§ WORK ORDER
Everything in the data below is left aside except the lines from the one containing "framed print: none [362,310,419,392]" through the one containing "mug: present [30,196,114,287]"; repeat those exactly.

§ DATASET EXTRACT
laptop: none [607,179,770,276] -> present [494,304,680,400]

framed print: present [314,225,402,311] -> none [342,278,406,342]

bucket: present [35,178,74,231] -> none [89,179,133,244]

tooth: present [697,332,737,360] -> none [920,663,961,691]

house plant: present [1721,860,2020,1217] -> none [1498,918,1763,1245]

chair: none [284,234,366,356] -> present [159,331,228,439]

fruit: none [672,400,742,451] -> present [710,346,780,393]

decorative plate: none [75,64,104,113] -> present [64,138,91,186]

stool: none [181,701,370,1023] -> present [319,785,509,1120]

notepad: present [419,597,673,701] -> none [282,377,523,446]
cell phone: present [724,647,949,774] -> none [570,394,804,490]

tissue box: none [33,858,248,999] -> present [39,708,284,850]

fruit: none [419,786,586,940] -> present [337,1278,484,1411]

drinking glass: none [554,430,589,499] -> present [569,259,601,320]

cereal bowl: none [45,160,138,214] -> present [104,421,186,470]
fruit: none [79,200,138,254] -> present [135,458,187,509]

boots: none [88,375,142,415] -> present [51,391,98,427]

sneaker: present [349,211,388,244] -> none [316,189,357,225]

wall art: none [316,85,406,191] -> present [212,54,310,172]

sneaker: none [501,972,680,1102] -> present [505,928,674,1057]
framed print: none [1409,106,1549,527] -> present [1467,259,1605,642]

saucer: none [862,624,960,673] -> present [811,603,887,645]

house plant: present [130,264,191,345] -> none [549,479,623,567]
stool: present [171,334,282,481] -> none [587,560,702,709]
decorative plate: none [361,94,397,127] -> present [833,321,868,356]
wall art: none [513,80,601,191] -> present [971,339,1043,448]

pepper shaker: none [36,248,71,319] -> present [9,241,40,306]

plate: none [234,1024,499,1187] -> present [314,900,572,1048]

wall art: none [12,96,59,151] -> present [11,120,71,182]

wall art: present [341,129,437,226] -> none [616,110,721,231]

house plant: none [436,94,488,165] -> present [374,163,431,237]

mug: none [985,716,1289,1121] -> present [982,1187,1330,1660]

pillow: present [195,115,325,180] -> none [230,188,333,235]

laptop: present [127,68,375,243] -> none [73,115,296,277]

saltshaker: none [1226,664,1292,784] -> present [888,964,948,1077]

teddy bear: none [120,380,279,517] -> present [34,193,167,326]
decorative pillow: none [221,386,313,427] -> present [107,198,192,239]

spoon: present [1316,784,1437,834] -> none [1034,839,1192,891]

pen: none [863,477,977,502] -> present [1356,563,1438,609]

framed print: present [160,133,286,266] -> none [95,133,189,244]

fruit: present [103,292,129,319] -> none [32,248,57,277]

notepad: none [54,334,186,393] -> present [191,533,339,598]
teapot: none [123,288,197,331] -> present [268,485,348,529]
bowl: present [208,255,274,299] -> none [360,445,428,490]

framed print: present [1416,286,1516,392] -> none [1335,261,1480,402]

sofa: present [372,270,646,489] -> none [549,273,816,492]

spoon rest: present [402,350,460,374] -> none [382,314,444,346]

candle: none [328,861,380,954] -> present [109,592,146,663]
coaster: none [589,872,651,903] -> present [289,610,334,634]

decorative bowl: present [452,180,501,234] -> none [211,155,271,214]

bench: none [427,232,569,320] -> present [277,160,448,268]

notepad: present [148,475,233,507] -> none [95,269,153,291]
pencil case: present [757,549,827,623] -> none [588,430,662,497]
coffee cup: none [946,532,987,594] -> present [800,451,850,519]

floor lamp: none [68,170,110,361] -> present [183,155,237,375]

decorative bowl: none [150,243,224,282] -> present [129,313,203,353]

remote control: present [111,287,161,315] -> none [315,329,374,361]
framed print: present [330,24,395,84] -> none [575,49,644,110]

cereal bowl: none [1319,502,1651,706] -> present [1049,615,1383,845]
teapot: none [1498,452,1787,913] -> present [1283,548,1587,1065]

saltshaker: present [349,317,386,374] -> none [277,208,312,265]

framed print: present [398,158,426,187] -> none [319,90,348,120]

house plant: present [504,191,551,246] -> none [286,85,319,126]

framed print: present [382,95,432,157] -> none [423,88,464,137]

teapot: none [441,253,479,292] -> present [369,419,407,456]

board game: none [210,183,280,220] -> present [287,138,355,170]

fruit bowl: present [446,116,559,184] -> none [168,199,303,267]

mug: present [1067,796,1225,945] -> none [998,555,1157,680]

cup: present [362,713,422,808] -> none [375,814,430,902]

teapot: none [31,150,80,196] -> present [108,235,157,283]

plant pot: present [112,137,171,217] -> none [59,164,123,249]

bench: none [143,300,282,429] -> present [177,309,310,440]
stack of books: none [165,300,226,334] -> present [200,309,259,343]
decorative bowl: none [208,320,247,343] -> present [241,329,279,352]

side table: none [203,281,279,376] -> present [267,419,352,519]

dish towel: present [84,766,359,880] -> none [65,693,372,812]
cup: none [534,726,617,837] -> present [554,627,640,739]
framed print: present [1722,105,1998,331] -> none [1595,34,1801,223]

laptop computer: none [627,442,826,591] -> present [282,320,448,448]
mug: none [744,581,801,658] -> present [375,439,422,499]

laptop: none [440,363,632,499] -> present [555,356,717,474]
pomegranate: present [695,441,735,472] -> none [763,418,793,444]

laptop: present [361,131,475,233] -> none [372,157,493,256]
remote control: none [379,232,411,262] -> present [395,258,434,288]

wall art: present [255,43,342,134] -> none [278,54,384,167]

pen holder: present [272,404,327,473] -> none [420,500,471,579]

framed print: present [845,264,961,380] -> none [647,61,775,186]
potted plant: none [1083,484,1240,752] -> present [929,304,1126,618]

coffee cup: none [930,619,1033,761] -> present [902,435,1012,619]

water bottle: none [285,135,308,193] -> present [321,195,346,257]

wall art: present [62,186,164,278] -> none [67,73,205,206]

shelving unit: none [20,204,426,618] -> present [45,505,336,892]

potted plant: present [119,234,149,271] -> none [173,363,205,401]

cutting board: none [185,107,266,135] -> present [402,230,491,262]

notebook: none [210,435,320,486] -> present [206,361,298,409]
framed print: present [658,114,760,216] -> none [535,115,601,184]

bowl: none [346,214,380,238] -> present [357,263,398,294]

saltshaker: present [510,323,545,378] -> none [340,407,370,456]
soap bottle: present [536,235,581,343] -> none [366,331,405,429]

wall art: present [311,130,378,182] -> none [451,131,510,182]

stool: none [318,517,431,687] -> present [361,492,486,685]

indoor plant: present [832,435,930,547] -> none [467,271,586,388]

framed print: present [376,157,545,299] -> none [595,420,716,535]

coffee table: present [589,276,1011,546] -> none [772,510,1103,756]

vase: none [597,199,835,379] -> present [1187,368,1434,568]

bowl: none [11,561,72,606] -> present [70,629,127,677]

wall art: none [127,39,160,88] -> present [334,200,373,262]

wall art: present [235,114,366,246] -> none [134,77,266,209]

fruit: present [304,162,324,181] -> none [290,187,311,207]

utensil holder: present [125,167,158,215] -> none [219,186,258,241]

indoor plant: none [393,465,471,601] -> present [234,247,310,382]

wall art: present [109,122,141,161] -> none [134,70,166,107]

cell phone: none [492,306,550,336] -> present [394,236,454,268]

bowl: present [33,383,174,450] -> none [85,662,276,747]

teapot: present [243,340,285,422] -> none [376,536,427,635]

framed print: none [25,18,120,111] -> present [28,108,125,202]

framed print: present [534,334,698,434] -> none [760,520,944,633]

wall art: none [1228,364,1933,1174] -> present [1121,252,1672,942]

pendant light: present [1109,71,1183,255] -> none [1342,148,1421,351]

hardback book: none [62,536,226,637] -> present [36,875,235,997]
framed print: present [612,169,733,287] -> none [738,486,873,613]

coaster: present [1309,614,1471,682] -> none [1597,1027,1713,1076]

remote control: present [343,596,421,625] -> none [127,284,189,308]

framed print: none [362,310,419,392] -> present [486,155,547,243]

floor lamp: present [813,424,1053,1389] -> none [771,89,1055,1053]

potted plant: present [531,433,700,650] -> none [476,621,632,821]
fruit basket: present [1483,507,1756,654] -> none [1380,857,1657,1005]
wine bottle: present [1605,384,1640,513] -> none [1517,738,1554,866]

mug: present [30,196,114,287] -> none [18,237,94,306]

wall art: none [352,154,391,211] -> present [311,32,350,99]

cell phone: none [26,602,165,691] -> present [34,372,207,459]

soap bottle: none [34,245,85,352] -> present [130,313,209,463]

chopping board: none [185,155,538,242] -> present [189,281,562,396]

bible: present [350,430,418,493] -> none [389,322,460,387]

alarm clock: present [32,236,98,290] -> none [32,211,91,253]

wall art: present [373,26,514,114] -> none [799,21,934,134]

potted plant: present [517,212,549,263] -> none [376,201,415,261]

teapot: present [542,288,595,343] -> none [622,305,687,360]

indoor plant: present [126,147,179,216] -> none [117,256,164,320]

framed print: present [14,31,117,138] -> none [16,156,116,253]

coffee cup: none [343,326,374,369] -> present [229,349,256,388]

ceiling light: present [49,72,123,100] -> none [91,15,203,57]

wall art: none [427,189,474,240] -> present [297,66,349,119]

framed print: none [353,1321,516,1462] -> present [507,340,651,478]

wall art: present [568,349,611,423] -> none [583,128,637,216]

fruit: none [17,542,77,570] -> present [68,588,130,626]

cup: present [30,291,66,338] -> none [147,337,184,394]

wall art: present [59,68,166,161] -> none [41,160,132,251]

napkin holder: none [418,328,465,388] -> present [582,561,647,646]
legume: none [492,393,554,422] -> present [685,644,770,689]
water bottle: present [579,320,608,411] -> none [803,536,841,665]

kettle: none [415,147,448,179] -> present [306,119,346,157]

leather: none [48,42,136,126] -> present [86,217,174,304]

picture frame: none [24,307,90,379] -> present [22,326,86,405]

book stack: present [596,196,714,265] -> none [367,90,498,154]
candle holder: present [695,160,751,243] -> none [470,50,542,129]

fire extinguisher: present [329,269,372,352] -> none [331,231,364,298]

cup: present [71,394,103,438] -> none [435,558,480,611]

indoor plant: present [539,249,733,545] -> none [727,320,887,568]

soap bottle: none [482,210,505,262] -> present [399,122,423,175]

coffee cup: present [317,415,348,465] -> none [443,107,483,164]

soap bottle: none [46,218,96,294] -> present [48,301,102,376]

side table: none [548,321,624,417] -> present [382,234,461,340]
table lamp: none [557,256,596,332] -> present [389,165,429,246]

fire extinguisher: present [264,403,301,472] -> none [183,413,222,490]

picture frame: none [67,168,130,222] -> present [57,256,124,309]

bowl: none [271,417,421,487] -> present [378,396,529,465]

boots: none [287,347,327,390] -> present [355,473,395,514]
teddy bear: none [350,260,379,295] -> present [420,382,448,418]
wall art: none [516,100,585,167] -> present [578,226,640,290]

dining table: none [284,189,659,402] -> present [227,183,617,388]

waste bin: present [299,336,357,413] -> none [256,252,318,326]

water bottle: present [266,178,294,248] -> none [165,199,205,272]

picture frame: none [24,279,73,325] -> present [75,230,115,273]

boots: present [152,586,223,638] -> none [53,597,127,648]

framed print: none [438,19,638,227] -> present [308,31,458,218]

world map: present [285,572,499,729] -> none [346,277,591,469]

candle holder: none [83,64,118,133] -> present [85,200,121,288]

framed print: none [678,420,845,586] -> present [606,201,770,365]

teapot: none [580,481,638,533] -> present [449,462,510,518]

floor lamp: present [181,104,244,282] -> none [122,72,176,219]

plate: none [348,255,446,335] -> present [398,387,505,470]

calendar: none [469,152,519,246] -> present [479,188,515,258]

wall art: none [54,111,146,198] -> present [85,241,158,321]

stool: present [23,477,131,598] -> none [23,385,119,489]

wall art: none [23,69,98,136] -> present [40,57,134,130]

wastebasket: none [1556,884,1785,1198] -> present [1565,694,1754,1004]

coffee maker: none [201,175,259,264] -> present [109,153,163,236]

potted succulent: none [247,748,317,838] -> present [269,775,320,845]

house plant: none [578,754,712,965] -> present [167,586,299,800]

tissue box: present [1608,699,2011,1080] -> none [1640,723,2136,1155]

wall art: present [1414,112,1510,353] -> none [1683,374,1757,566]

§ FINISHED EXERCISE
framed print: none [362,310,419,392] -> present [486,155,547,243]

floor lamp: present [813,424,1053,1389] -> none [771,89,1055,1053]

potted plant: present [531,433,700,650] -> none [476,621,632,821]
fruit basket: present [1483,507,1756,654] -> none [1380,857,1657,1005]
wine bottle: present [1605,384,1640,513] -> none [1517,738,1554,866]

mug: present [30,196,114,287] -> none [18,237,94,306]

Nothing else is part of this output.